Extract:
-- start --
Ending the Project Priority Tug-of-War

May 23, 2018

Ending the Project Priority Tug-of-War

by Rishab Rao


The key is not to prioritize what’s on your schedule, but to schedule your priorities.” – Stephen Covey

Everything’s a Priority!

Endless project lists, perpetually looming deadlines, lengthy project durations, not enough time and resources, everything must get done now! Sound familiar?  Something’s got to give, and it should not be your sanity or your team’s morale. The solution is a robust methodology for systematic project prioritization and project load management.

Imagine taking a distance measurement without a scale of reference such as a tape measure. Unless you’ve got a very practiced eye, your measurements will be off most of the time. Similarly, without a solid framework for prioritizing projects, the project environment will always seem like a landscape of shifting priorities. Like a tape measure employs a system of agreed upon units—inches, centimeters, or feet—your prioritization scale must follow an agreed upon system of measurement. This fundamentally changes the way projects can be prioritized.

My clients often tell me in frustration that they, in fact, do spend a lot of time prioritizing projects. Yet they continuously grapple with poor completion rates, project scope creep, seemingly shifting priorities, overburdened project resources, and crushing deadlines. This landscape of endlessly shifting priorities is not only maddening, it also burns up precious project activity time. Shifting project priorities are a clear indication that the prioritization criteria are not firmly anchored to the steadfast strategic objectives of the organization.
-- end --
Dataset section:
-- start --
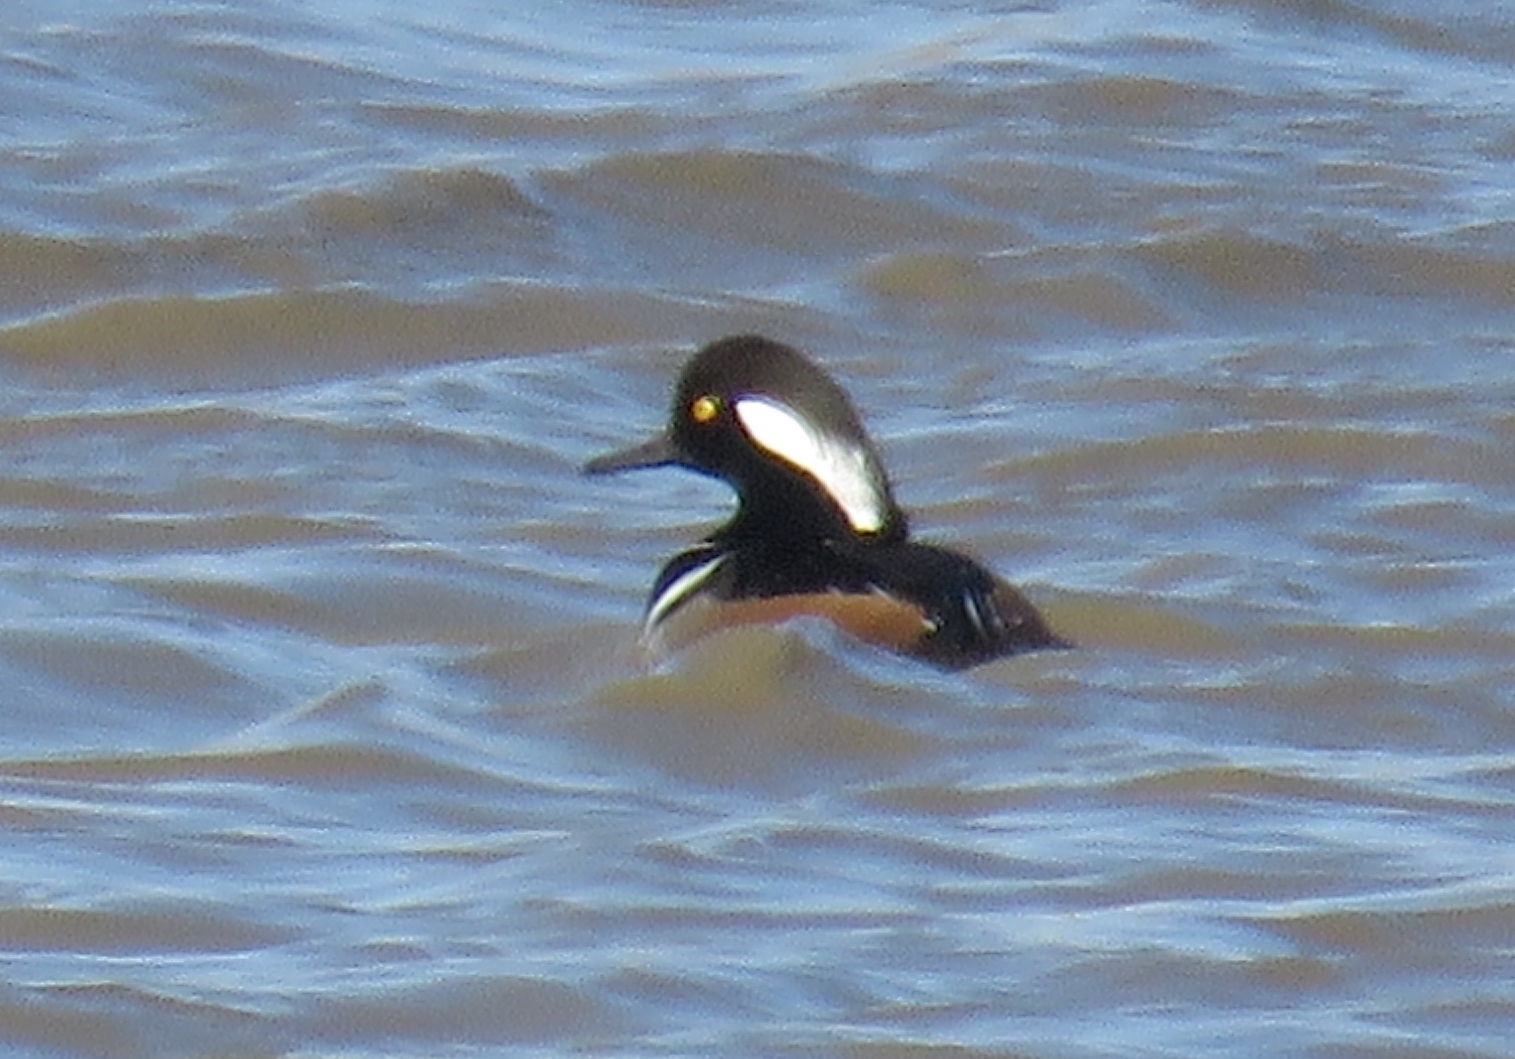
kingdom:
-- end --
Task set:
1. Quote the article on project prioritization word for word, starting at "May 23, 2018" and ending at "project load management.".
2. In the article on project prioritization, what are shifting project priorities a clear indication of?

Problem solutions:
1.
May 23, 2018

Ending the Project Priority Tug-of-War

by Rishab Rao


The key is not to prioritize what’s on your schedule, but to schedule your priorities.” – Stephen Covey

Everything’s a Priority!

Endless project lists, perpetually looming deadlines, lengthy project durations, not enough time and resources, everything must get done now! Sound familiar?  Something’s got to give, and it should not be your sanity or your team’s morale. The solution is a robust methodology for systematic project prioritization and project load management.

2. They are a clear indication that the prioritization criteria are not firmly anchored to the steadfast strategic objectives of the organization.